Lumbar Trauma: Trauma to the lumbar area of the back can be another cause of neuropathy and chronic pain. This trauma can be as slight as lifting a bag of groceries out of the trunk, picking up a grandchild, or bending down to tie a shoe. Our studies show a 60% correlation between repeated injuries to the lower back and subsequent development of neuropathy and chronic pain symptoms.
During the acute phase of localized trauma, inflammation develops reducing arterial and venous blood to the lumbar synaptic junctions. Nerves in the region temporarily shrink due to the reduction in activity. Since the body tends to conserve resources, the affected nerves begin to atrophy, the synaptic junction gap begins to widen, and synaptic minerals leech away making signal transmission more difficult.
Signals of normal strength can no longer cross synapses that are damaged by the reduction in blood flow. The loss of signals across the synapses compounds the process of deterioration. Muscle atrophy and a host of other problems follow. We have found that a signal delivered at 7.83 cycles per second (the body’s natural electromagnetic resonant frequency) and at an amplitude approximately 10 times that originally required will cross these enlarged synapses, repolarize them.
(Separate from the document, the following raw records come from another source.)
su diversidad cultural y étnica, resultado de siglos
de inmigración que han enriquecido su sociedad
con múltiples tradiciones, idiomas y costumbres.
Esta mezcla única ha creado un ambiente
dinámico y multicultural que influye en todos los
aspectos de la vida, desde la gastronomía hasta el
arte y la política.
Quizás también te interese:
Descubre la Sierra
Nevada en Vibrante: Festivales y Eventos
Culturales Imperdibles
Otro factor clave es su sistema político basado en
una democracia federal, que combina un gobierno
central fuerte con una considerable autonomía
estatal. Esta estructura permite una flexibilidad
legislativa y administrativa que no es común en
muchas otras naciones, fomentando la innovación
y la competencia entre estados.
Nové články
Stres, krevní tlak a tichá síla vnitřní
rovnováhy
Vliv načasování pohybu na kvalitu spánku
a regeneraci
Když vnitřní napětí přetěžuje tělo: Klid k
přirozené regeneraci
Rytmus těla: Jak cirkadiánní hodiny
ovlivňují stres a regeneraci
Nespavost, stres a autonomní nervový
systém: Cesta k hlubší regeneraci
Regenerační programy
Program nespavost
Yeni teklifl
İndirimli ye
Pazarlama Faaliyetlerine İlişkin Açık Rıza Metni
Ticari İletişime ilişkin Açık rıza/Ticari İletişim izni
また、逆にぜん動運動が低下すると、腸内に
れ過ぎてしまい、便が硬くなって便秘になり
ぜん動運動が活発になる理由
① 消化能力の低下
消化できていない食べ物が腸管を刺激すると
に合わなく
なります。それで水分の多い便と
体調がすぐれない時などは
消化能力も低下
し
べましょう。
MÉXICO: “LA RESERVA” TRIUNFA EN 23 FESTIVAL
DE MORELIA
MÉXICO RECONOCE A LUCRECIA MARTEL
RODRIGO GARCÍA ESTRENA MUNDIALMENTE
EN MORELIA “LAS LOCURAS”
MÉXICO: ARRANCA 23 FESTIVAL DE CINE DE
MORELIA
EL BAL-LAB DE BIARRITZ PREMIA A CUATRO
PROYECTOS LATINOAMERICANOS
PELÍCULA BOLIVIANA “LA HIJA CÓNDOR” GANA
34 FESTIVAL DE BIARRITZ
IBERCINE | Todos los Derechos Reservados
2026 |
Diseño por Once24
High Blood Pressure Medication: High blood pressure medication not only lowers blood pressure, it also reduces the ability of the arterial blood to refill the veins. This vacancy results as the venous muscle pumps the blood back to the heart. When this occurs the blood has a tendency to pool in the lower extremities; the nerves and synaptic junctions do not have enough necessary nutrition and oxygen to maintain their health resulting in nerve cell atrophy, loss of mineralization, and conductivity of the synaptic junctions as explained above.